## PROBLEM STATEMENT
Please pick up the post below about Creative NZ's choice of artist for the 2015 Venice Biennale and continue it after its last sentence; the entries that follow it are not part of the post.

## EXTRACT

** START **

Tuesday, July 30, 2013

Eeny, meeny, miny, moe

Creative NZ has announced that its Venice Biennale committee is set to pick who's to go to Venice in 2015 but who's on that committee? So far we only know the names of the CNZ operative and the Commissioner who's head of school at Massey Heather Galbraith (as an aside one assumes this probably rules out any Massey staff getting the nod). The word is that the artist will be chosen before the current Venice Biennale ends on 24 November.

There's certainly some interesting scene-setting for their choice. Across a couple of dimensions past selections have added up to a perfect balance: an equal number of women and men selected over the years and an equal number born in the North Island and in the South Island. The selections even stack up quite well in bicultural terms with three of the eight having Maori affiliations. Beyond that though the choices have been considerably narrower.

** END **

## RECORDS SUPPLIED
** START **

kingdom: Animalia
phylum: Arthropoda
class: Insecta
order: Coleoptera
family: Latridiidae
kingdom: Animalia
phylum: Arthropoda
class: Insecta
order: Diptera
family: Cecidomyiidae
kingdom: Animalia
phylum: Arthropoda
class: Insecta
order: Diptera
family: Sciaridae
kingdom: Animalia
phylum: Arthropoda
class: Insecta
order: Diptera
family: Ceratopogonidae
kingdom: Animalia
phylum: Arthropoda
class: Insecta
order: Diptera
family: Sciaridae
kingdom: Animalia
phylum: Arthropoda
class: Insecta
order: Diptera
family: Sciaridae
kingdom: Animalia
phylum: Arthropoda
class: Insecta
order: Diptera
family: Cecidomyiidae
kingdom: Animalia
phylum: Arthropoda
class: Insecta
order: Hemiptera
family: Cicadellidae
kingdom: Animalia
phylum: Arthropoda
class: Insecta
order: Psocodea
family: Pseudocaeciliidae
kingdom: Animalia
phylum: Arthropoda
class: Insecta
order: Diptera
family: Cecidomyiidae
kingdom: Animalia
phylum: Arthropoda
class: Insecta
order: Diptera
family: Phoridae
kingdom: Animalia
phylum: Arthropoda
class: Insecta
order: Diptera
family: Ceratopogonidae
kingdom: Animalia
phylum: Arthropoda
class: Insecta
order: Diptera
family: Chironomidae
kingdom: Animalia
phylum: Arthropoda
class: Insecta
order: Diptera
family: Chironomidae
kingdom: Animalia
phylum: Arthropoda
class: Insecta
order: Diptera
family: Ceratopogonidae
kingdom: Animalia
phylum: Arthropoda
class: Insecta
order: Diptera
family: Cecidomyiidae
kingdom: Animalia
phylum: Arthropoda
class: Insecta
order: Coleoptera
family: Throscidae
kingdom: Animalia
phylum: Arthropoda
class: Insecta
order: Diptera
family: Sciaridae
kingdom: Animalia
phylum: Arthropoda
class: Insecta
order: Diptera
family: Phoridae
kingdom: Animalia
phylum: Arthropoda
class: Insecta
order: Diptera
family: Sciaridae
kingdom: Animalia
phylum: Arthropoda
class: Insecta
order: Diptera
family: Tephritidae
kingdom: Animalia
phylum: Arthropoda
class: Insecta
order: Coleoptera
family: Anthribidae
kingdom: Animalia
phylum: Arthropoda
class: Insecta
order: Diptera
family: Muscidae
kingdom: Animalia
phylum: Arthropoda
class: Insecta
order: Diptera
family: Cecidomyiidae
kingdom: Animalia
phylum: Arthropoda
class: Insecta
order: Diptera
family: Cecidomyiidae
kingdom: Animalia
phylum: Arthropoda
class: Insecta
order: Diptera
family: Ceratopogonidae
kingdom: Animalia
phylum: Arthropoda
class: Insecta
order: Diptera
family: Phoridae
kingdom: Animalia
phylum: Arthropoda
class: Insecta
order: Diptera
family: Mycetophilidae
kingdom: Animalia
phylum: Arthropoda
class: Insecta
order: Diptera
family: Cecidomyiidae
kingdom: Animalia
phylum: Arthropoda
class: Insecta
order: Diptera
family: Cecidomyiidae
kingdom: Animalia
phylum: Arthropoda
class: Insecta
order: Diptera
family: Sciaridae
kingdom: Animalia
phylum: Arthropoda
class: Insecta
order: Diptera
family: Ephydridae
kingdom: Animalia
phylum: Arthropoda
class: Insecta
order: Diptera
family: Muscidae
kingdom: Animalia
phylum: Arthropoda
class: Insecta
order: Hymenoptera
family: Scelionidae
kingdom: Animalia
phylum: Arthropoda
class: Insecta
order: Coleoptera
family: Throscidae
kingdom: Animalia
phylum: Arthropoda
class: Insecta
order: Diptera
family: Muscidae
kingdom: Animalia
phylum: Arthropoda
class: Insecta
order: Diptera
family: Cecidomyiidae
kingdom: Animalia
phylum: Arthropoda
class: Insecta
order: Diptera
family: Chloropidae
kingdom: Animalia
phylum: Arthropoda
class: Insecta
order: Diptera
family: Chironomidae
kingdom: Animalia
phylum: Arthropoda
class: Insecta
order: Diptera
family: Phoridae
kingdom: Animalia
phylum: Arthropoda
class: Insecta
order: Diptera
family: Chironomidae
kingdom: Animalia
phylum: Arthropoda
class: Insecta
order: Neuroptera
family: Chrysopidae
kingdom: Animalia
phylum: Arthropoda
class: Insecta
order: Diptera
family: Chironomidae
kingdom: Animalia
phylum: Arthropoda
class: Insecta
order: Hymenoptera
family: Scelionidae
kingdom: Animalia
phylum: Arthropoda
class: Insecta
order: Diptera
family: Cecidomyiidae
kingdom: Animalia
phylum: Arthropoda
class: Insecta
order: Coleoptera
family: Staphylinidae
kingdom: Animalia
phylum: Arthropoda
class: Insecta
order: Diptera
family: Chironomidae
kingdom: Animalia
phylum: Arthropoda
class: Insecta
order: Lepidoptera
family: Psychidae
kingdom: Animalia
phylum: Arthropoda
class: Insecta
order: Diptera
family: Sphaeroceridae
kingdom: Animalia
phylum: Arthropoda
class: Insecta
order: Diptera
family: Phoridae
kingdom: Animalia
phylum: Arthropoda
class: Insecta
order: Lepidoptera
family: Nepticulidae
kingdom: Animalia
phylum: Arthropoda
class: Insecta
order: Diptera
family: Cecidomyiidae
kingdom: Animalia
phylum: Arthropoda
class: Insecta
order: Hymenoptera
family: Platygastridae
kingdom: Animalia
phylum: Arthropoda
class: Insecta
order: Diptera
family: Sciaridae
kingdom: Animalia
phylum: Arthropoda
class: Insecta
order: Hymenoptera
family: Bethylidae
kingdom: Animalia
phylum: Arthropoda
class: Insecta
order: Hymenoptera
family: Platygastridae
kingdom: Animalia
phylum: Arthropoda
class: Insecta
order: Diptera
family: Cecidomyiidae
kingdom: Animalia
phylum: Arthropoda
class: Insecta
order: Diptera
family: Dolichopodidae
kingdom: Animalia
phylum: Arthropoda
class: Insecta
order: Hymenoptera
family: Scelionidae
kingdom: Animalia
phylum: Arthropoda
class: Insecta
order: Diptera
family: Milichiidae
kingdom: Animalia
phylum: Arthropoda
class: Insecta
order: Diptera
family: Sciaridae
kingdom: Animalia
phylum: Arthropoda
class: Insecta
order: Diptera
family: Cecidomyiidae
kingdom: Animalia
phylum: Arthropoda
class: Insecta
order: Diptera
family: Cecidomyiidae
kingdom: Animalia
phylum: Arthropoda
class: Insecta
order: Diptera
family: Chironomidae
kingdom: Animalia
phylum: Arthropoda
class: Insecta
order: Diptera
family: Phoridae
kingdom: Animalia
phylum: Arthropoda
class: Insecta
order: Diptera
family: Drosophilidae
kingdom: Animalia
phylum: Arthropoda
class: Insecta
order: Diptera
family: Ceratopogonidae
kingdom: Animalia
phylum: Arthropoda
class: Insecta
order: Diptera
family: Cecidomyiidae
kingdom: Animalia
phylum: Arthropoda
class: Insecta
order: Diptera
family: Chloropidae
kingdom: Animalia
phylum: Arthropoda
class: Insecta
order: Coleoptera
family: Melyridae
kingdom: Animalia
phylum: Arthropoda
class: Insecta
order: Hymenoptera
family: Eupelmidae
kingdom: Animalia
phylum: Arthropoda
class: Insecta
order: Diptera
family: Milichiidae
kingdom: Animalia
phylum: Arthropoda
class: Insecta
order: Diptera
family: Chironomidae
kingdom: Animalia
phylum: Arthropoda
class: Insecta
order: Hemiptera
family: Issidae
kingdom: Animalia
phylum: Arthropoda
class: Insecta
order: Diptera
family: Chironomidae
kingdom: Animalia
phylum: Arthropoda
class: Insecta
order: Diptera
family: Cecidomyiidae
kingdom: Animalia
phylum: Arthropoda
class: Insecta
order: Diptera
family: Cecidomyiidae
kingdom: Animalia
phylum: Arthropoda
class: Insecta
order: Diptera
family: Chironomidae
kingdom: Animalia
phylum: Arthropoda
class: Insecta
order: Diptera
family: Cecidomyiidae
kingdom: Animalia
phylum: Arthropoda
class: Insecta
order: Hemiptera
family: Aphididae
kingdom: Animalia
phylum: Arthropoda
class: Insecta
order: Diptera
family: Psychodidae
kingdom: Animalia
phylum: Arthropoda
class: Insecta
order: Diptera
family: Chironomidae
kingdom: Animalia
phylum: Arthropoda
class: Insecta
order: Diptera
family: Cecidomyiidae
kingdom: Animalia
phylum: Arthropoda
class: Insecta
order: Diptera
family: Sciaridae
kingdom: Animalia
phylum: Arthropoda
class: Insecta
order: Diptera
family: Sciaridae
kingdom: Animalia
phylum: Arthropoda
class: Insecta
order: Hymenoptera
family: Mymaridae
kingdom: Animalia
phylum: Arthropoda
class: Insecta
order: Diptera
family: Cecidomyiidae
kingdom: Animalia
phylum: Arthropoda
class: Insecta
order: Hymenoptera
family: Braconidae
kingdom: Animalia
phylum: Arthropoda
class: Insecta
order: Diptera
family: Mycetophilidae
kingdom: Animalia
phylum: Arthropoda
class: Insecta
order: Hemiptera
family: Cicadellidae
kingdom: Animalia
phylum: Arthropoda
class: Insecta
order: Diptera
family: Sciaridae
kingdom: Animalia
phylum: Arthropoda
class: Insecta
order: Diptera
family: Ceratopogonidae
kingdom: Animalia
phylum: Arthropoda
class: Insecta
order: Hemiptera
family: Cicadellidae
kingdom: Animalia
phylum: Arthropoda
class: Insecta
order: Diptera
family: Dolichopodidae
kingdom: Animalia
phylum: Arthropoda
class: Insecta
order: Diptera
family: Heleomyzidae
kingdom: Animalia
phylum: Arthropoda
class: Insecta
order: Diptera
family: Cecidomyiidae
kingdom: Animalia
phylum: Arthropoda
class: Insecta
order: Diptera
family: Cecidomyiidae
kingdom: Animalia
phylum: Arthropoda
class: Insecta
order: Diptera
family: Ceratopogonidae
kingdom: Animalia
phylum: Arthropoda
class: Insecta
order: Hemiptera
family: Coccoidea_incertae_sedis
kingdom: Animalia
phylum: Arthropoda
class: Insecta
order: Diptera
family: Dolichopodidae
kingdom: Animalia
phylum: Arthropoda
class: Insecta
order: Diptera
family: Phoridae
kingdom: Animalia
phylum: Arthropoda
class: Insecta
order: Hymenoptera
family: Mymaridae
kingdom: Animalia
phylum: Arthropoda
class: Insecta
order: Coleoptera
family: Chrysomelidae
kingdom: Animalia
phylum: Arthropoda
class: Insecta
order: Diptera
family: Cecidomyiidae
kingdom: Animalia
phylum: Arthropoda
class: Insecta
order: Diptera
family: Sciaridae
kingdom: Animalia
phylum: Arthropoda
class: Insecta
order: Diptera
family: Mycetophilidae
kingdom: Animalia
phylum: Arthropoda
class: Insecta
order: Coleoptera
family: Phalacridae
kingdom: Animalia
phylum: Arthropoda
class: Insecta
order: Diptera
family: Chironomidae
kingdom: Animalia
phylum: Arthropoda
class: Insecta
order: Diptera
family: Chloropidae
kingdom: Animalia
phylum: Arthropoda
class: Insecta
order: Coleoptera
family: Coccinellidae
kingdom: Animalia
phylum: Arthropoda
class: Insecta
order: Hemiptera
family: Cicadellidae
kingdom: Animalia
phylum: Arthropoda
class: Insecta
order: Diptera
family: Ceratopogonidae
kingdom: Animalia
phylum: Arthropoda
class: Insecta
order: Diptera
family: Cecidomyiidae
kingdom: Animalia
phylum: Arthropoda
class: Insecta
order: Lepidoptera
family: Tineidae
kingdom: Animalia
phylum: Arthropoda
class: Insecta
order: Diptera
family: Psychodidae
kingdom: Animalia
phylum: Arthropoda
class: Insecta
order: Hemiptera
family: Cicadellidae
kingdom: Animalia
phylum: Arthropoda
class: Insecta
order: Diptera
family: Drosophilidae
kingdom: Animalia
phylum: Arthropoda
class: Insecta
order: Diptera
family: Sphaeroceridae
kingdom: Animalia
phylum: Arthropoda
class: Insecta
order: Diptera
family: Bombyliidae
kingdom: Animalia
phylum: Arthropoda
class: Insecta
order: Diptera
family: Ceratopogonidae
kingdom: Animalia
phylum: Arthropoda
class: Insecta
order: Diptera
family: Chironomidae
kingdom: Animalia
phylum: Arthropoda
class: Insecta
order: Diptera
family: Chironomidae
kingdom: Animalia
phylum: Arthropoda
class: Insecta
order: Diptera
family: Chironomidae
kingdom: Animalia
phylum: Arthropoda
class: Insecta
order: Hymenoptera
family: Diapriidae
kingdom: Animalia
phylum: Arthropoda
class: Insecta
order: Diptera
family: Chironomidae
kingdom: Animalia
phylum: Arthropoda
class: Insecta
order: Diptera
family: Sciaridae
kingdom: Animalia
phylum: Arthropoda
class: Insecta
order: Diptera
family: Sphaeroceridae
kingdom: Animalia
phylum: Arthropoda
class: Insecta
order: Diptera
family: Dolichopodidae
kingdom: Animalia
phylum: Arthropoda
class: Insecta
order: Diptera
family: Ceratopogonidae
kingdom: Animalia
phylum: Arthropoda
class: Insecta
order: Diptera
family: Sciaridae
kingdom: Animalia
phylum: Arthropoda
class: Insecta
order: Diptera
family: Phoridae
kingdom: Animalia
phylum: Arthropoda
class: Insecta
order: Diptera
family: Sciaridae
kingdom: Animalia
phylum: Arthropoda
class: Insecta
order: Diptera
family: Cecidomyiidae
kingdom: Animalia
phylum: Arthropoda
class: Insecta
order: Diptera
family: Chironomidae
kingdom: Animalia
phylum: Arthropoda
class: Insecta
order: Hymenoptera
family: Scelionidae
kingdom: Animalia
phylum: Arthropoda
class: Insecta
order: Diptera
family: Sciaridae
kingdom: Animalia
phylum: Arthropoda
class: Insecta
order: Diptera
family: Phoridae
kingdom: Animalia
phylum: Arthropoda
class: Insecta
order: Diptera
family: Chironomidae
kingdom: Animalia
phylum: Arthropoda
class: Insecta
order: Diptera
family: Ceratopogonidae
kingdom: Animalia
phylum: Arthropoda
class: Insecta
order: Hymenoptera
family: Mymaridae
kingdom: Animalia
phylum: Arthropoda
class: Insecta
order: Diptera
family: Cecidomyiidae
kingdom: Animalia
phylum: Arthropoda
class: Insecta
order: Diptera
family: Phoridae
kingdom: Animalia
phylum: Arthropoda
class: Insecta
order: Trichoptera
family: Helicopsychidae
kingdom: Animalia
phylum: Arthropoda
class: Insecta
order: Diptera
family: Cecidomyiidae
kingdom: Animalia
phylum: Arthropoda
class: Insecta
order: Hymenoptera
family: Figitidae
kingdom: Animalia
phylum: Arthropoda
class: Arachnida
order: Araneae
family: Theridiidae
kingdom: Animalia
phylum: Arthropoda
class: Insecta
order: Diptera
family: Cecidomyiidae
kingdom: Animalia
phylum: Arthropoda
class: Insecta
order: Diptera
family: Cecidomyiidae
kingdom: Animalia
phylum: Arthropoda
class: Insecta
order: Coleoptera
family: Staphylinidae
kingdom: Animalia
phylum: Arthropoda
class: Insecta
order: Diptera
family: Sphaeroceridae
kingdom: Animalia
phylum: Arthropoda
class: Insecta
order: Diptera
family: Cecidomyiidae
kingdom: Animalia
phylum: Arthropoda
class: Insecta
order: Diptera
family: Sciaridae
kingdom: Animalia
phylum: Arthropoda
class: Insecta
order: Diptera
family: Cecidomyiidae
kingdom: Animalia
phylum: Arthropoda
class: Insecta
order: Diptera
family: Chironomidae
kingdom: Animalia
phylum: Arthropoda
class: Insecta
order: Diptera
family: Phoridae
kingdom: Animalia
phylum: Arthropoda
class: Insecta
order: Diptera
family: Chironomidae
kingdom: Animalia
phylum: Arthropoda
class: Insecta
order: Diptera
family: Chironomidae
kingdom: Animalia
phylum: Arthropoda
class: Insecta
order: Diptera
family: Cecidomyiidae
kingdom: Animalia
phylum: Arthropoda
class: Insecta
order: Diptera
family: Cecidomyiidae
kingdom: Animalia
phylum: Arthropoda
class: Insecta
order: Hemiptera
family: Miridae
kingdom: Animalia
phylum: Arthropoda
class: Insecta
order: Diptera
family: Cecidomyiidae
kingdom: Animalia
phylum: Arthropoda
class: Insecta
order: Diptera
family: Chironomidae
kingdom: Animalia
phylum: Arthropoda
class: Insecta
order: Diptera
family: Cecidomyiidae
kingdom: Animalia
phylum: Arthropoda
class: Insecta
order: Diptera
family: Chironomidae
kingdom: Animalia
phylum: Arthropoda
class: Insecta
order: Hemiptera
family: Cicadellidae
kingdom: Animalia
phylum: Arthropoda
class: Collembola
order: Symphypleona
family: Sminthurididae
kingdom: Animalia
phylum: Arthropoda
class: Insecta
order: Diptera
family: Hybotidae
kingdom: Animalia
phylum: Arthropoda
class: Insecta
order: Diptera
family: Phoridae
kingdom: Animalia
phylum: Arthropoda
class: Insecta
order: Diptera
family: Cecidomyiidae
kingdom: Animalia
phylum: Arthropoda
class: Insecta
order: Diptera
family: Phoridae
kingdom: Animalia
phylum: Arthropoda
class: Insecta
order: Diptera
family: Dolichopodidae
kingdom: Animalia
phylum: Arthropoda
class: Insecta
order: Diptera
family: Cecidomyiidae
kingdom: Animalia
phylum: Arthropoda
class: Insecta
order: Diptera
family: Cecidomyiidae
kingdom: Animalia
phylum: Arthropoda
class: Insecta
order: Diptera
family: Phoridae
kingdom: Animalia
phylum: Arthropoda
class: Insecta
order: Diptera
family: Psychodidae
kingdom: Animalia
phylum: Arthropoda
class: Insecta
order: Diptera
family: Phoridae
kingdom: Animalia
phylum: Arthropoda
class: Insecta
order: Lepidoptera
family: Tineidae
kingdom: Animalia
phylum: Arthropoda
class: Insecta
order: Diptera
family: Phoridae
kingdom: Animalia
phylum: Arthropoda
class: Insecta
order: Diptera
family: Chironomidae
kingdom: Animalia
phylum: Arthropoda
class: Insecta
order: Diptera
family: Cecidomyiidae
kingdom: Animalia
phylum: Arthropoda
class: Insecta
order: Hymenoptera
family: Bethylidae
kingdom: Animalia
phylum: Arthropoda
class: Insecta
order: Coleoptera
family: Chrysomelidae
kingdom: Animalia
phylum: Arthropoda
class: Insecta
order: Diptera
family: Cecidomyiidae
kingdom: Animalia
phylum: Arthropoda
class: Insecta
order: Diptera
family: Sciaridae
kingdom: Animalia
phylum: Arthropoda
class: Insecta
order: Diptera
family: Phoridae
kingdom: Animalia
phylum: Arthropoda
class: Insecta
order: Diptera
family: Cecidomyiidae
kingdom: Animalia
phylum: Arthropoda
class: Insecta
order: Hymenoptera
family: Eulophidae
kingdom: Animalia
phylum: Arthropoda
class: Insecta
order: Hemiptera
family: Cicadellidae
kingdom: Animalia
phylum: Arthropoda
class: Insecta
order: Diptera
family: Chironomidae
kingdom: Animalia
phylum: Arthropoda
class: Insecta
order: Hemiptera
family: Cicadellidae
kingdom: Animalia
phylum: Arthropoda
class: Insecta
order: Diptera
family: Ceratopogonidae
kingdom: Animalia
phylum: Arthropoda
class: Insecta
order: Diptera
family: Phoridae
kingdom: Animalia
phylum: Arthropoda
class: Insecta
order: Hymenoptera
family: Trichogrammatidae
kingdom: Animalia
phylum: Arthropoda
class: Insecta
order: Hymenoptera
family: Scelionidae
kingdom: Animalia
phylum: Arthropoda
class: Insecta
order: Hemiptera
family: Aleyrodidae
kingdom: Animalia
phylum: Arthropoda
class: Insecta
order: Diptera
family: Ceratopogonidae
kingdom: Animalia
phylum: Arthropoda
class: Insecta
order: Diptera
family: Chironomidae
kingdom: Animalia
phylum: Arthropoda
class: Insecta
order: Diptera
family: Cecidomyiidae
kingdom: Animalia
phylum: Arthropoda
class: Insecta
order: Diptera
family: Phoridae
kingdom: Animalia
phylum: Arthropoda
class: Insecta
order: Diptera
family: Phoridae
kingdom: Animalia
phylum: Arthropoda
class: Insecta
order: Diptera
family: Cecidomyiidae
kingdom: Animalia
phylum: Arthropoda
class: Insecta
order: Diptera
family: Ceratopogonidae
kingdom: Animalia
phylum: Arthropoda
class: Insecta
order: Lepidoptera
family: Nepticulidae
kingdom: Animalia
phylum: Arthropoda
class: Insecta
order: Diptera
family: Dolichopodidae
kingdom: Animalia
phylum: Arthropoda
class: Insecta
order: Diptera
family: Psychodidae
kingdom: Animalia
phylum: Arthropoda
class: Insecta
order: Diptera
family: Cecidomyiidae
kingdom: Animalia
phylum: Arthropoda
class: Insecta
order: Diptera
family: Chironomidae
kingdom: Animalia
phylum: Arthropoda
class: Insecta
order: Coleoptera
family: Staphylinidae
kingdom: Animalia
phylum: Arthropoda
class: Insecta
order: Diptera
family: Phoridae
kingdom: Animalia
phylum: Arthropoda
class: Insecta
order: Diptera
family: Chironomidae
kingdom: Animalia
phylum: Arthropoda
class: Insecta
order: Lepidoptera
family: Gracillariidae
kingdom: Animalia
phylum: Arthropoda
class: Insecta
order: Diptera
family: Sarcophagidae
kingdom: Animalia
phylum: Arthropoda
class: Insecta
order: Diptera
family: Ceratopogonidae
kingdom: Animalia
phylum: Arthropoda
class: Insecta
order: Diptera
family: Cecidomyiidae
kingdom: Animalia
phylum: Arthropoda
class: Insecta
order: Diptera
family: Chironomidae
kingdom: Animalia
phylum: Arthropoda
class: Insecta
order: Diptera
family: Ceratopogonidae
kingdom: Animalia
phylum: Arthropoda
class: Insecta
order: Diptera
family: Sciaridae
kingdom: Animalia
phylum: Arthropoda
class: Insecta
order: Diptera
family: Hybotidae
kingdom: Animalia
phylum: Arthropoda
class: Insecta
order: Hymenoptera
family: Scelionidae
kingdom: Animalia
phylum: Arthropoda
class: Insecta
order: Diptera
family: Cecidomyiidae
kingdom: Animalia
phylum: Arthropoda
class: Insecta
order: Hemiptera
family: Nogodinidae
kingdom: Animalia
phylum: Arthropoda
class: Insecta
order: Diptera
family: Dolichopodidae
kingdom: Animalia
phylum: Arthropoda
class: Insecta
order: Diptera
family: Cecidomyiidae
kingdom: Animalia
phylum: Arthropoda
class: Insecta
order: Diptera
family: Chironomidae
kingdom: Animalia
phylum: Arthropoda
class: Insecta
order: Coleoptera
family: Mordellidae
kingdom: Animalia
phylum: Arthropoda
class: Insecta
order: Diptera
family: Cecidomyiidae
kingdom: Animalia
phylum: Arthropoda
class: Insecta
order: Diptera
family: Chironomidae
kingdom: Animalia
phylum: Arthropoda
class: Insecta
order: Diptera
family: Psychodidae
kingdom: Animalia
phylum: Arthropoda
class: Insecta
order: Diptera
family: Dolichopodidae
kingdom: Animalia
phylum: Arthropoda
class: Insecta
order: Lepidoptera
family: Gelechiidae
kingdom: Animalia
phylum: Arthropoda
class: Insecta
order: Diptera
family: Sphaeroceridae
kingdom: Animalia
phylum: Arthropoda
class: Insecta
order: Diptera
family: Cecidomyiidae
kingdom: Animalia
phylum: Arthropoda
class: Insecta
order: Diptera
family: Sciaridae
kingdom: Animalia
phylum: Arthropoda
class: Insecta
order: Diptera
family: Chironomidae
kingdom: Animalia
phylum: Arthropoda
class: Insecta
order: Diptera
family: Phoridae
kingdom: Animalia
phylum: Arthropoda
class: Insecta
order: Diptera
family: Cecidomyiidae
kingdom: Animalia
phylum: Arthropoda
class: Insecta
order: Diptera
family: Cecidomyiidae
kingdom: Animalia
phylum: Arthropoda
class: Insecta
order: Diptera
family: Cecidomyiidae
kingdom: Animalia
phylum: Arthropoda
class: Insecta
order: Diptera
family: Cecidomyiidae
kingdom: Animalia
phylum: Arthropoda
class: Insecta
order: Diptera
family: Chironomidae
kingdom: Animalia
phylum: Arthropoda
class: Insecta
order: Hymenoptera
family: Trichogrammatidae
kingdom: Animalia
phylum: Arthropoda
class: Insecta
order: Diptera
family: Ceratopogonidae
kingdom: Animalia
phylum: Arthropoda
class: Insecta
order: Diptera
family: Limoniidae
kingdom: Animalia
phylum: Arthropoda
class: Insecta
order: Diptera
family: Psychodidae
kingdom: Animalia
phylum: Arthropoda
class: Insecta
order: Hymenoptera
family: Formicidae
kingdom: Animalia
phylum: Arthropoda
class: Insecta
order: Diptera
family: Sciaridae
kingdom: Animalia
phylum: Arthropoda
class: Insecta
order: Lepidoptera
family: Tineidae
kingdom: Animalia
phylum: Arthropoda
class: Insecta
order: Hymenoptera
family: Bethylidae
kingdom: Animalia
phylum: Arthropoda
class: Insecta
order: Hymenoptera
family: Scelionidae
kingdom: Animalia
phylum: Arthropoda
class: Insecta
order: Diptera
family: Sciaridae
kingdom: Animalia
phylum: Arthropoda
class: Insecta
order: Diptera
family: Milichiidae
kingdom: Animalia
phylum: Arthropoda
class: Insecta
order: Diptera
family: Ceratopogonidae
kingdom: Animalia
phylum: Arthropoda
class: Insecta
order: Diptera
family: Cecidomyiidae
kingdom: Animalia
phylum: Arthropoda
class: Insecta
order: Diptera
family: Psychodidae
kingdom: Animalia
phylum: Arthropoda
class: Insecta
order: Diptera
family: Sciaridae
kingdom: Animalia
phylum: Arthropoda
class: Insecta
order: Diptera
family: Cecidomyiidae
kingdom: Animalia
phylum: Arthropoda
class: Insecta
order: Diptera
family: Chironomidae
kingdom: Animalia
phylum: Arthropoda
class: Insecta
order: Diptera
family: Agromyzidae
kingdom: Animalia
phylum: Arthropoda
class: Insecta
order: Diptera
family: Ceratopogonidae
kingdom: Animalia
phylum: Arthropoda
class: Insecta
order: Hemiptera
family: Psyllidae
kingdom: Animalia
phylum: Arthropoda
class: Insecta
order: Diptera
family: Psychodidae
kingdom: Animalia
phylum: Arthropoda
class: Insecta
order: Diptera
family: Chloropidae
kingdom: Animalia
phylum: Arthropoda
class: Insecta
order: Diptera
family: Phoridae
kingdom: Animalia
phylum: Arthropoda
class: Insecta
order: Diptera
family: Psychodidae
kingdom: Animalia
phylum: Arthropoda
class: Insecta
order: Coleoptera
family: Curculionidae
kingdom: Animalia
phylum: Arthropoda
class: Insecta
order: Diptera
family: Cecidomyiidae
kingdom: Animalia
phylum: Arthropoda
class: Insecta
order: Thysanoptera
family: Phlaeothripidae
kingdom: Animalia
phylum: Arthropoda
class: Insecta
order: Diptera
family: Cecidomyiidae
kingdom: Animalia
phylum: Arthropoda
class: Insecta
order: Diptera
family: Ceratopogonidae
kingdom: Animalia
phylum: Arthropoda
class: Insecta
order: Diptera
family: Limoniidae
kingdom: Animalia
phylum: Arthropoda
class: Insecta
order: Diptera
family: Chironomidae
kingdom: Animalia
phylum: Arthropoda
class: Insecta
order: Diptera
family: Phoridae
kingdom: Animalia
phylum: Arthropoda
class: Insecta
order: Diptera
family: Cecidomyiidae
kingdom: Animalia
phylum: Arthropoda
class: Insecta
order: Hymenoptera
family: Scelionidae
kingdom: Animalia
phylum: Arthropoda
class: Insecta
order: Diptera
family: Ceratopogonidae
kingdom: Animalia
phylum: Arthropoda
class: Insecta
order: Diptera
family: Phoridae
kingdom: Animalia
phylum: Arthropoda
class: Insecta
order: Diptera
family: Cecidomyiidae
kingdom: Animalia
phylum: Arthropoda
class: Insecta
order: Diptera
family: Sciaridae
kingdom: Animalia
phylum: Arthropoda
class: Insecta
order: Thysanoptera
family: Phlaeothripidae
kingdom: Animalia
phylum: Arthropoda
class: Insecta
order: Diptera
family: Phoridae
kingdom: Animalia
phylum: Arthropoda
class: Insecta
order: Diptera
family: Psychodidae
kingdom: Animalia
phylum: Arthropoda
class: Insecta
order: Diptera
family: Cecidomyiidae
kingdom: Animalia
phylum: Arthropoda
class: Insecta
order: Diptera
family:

** END **

## WRITTEN RESPONSE
Our Venice representative studied at Elam (5 to 3), lived overseas or in Auckland (5 to 3), was a sculptor (7 of 8 - even the one painter Judy Millar was most likely to have had her Venice installation read as sculpture). Interestingly 5 of them have also gone on to be a finalist or win the Auckland Art Gallery’s Walters Prize (5 to 3). In fact looking at it the other way round, the only Walters Prize winners not to have done Venice are, Yvonne Todd and Kate Newby. Whoops we left out Dan Arps (thanks for the reminder R) and sorry Dan.
 

So how do the leading contenders shape up?

The elephant in the room remains painter Shane Cotton. A NZ artist who has received major recognition (exhibitions, publications, overseas representation) but can’t tick even one of the majority boxes including (unbelievably) winning or even being nominated for the Walters Prize. That's especially weird when you think that 24 artists have been selected for the Prize to date. 


As a photographer Fiona Pardington doesn’t do much better box-wise although she picks up one for studying at Elam. 

Simon Denny on the other hand ticks the lot and coupled with his recent rave review by Roberta Smith in the New York Times must be a front-runner. If he got the nod he'd be the youngest ever by a couple of years and 47 years younger than this year’s Bill Culbert (ironically 47 is also the average age of all the past Venice representatives). So it looks like a slam dunk for Denny. 

But then it did last time too.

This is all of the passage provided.